CHP Genel Başkanı Özgür Özel’in “Sokak” çağrısına MHP Genel Başkanı Devlet Bahçeli’nin “Haydi buyur sokak sokak gez de görelim” şeklindeki sert çıkışı siyasi tansiyonun yükselmesine, hatta siyasette yüksek gerilime sebep olmuştur,
Allah muhafaza
CHP Genel Başkanı Özgür Özel’in çağrısı son derece tehlikelidir.
“Sandığı ortadan kaldırırsanız sandığı getirmesini biliriz” deyip, Mısır örneğini vermesi daha da tehlikeli bir durumdur
MHP Genel Başkanı Devlet Bahçeli’nin dünkü grup toplantısında “Sokağa in de görelim” çıkışı da hayra alamet değildir.
Belediyelere yönelik yolsuzluk soruşturmalarının içi boş çıkmamış,
Şaibeli kurultay iddiaları muhalif CHP’lilerin dava yargıya gitmesi partinin iç meselesidir.
CHP’li belediyelere yönelik soruşturmalar, gözaltılar ve tutuklanmalar delillere dayalı olarak yapılmıştır.
Bu durumu hukuka taşıyan yine CHP içinde muhaliflerdir.
Özgür Özel önce bunu sorgulamalı.
Yargıya intikal eden yolsuzluk, rüşvet dosyalarına savcılar kayıtsız kalamazdı.
Göz yumup aferin çalmaya, çırpmaya, yolsuzluğa devam edin diyemezdi.
Evet, maalesef son günlerde siyasetin dilinde yükselen gerilim, milletin yüreğine endişeye sebep olmuştur.
CHP Genel Başkanı Özgür Özel’in "sokak" vurgulu açıklamaları ile MHP Genel Başkanı Devlet Bahçeli’nin buna verdiği sert yanıtı, toplumsal hafızamızda kara bir dönem olan 1980 öncesini hatırlatıyor.
O yılların acıları, sokaklarda taşınan cenazeler, bölünmüş gençlik ve bir neslin kaybolan umutları hâlâ tazeliğini korurken, bugün aynı dili yeniden duymak gerçekten endişe vericidir.

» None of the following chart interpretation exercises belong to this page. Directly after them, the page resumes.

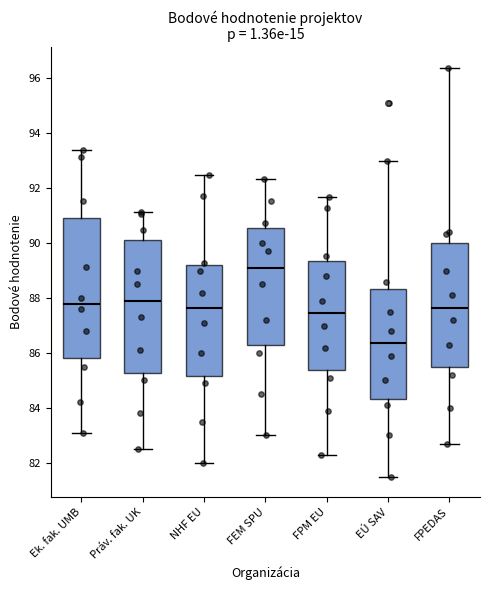

Reading left to right, transcribe this box plot: for each box, give where its median line is, the range the box spans, and where its two whiskers end, as read against the y-axis. The values are not printed on the chart, so give them approximately, as read against the axis.

Ek. fak. UMB: median 87.8, box 85.8 to 91.0, whiskers 83.2 to 93.4
Práv. fak. UK: median 88.0, box 85.2 to 90.2, whiskers 82.6 to 91.2
NHF EU: median 87.6, box 85.2 to 89.2, whiskers 82.0 to 92.4
FEM SPU: median 89.2, box 86.4 to 90.6, whiskers 83.0 to 92.4
FPM EU: median 87.4, box 85.4 to 89.4, whiskers 82.4 to 91.6
EÚ SAV: median 86.4, box 84.4 to 88.4, whiskers 81.6 to 93.0
FPEDAS: median 87.6, box 85.4 to 90.0, whiskers 82.8 to 96.4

Siyasetçiler sağduyunun sözcüsü olmalı, sokakları kavganın değil çözümün adresi olarak görmelidir.
Sandık demokrasinin namusudur.
Kimsenin bu namusa zarar vermeye, darbelerle örnekler vererek tehdit etmeye hakkı yoktur.
Mısır örneğiyle gözdağı vermek, milletin iradesini tehdit etmektir.
Darbe, kimden gelirse gelsin, demokrasiye ihanettir.
Halk iradesiyle gelenin, halk iradesiyle gitmesi esastır.
Yolsuzluk iddiaları, elbette hukukun konusu olmalıdır.
Eğer CHP’li belediyelerde, kendi partililerinin de şikâyet ettiği rüşvet, usulsüzlük ve yolsuzluklar varsa bunların üzerine gitmek yargının görevidir.
Bu soruşturmaları “iktidar baskısı” diyerek geçiştirmek yerine, her partinin kendi iç muhasebesini yapması gerekir.
Temiz siyaset, önce kendi evinin içini süpürmekle başlar.
Unutulmamalıdır ki; bu ülkenin bir daha 1980 öncesi gibi kamplaşmalara, sokak çatışmalarına, sağ-sol kavgalarına tahammülü yoktur.
Millet artık kutuplaşma değil, uzlaşma istiyor.
Gençler kavga değil, gelecek istiyor.
Emekli geçim, işsiz iş, çiftçi destek, öğrenci umut bekliyor.
Sokakta siyaset değil, adalet, huzur ve birlik görmek istiyor.
Bu nedenle tüm siyasi liderlere çağrımızdır;
Sözlerinizi seçerken sağduyuyu, milletin vicdanını, ortak geleceğimizi düşünün.
Sokaklar sandığın alternatifi değildir.
Sokağa değil, akla, hukuka ve sağduyuya davet edin.
Bu ülke hepimizin
Kavga ile değil, diyalogla büyütülür.
Allah, birliğimize ve beraberliğimize zarar verecek tüm niyetlerden bizleri korusun.